In short, we have, with modern technology, managed to create a culture of stress. What a long winded way to ramble into a conclusion, eh? Now you’re worried that you spent too long reading this diatribe. And you’re stressed over the fact that you now have ten minutes less to fret about that project at the office tomorrow. If you’re not worried, then, just maybe, you’ve got it beat.

But is there really a causal link between technology and the culture of stress? Personally, I don’t think so. Think about it. What actually causes stress? Expectations. In particular, unreasonable expectations. Expecting a computer to be able to understand your emotional state, for example, is currently an unreasonable expectation. Similarly, expecting Microsoft to make software that doesn’t crash randomly is currently unrealistic. Expecting everything to be done just so with no margin for error is immensely unrealistic.

And there, we get right down to the crux of the stress culture. Here we have created, with the aid of all our technology, a culture where everything has to be done according to strict timelines and closely regulated. Resources must be allocated as frugally as possible. So now, on top of stressing over technology, we stress about how we don’t have time to do everything. We stress about how technology makes things harder because we don’t know how the technology works.
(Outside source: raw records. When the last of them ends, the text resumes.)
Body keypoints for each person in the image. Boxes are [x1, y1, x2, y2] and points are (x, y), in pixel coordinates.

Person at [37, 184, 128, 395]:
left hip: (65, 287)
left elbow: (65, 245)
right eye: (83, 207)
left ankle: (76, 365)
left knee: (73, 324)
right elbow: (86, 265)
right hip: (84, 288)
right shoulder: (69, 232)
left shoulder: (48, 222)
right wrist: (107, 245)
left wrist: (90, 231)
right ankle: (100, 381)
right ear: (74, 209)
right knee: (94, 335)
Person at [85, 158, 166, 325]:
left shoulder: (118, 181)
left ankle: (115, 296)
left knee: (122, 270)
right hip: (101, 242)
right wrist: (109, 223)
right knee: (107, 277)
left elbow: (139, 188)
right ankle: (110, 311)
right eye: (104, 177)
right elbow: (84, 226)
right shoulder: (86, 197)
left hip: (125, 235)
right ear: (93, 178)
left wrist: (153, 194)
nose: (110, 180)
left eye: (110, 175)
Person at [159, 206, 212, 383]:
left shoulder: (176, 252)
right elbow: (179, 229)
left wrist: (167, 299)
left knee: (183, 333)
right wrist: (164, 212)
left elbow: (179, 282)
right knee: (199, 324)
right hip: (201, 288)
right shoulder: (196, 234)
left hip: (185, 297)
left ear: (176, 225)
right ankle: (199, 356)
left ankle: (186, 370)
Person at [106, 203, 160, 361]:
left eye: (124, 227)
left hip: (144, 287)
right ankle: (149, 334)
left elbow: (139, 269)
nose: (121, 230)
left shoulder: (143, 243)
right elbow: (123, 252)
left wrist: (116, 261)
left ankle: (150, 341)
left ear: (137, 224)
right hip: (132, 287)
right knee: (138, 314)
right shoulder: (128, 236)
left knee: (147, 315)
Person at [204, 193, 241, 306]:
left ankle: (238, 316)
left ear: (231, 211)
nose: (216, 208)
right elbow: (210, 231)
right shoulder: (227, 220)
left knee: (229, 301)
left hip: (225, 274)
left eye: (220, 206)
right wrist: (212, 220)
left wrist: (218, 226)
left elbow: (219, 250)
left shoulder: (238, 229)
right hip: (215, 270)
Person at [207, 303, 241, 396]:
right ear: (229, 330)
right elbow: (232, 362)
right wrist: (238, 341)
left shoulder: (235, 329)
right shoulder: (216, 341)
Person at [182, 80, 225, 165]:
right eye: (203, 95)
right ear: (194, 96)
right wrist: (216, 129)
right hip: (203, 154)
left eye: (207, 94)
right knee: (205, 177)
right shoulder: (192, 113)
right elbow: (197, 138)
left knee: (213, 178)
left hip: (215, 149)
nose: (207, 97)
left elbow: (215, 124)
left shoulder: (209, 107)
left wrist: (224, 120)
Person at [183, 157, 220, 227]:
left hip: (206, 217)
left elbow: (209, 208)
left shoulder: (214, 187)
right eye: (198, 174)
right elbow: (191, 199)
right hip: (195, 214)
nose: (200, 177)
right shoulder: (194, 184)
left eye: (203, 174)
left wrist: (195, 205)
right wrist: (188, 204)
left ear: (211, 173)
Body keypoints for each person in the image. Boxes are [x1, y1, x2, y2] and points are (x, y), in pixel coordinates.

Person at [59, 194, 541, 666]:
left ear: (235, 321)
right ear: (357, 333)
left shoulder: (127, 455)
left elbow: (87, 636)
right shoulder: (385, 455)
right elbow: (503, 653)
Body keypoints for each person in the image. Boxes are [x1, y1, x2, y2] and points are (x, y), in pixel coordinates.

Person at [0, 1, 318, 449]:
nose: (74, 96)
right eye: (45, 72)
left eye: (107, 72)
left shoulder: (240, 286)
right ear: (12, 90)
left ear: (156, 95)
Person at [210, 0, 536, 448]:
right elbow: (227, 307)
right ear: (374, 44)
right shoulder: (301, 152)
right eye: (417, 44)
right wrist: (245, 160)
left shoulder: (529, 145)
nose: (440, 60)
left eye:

We stress about stressing about things. And so on.

Why do we do this? As far as I can see, we do this because everyone else does. That’s right. We have become so rapt in our tightly controlled worlds that we simply expect everyone else to be too. And because everyone else expects us to be, we continue to be. And we label anyone who is not rapt a nonconformist or a disruptive influence. We teach children from the cradle that we must achieve ever more than before.

Now to the point of this whole rant, really, is just to make the following statement:

Technology is not the cause of the culture of stress. We are.

The solution to the problem should be self evident. If it isn’t, take fifty steps back from your job, computer, cellphone, and so on and think about it.